Here 'tis cleaned up and working.

[Bloozestringer]

That’s a good picture of different errors in soldering. A good way to practice is to buy a bag of cheap resistors and some perfboard (for pcb) and terminal strips (for point to point) and go for it.

Question on the Marshall pcb’s. Are they not thru-hole plated?

[michaelgard]

Wow. Thanks guys. Much food for thought. Some soldering practice is nigh.

[Dacious]

Depends on the generation. The 83 generation of PCB is a double layer board has the glass board in two layers around the copper trace. It's actually very durable, hanging off the pots is a weak point, it's wise to touch up the mounting tabs whenever it's apart.
But it was never designed with maintenance in mind. There's tons of these around still because the tube sockets are not mounted to the board and the separate heater wires which carry significant current as traces in the later stuff are a weak point.

Newer boards like in DSLs are single layer and through-plated. They're more flexible and the traces may crack easily.

Fender Hotrod and Blues Deluxes are pretty dodgy for this.

[DrNomis_44]

Nothing beats a good eyelet or turret board for amp-serviceability, my old mid-70's Fender Super Twin amp uses three eyelet boards to mount most of the components on, the great thing about eyelet boards is that if you have to de-solder a faulty component, you just use the soldering-iron to melt the solder in the eyelets with the board in the amp, no need to remove it like you do with an etched-copper circuit board, or keep flipping it upside-down to gain access to the solder joints.

[fender3x]

Aside from some solder and some resin to help it flow, these are the items that have been most helpful to me.

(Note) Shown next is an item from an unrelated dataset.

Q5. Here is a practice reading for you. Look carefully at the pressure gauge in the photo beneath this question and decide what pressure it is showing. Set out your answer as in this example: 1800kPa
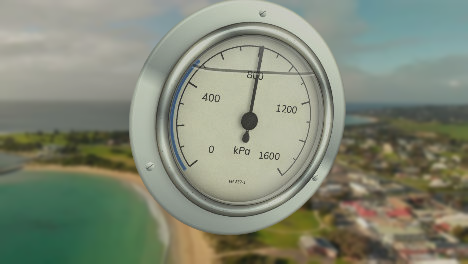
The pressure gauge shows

Total cost of all items is around $40 US, so not expensive. You can certainly spend more and get better stuff, but I have used these items for pretty much everything I have soldered except plumbing fixtures ;-)



First item is a cheap soldering station that. Nice to have one that is adjustable from 20-50w. Second item is a cheap 3rd hand. I actually have two, and often use both. A cheap set of "precision" pliers. My set was about $7. Precision does not mean expensive it just means small. A magnifying visor. I tell myself this is not because of my aging eyesight. It's because some of this stuff is small.

I forgot at least one other thing that should be part of your kit...



...a wire stripping tool. You can do pretty much any soldering a guitar requires with these few items.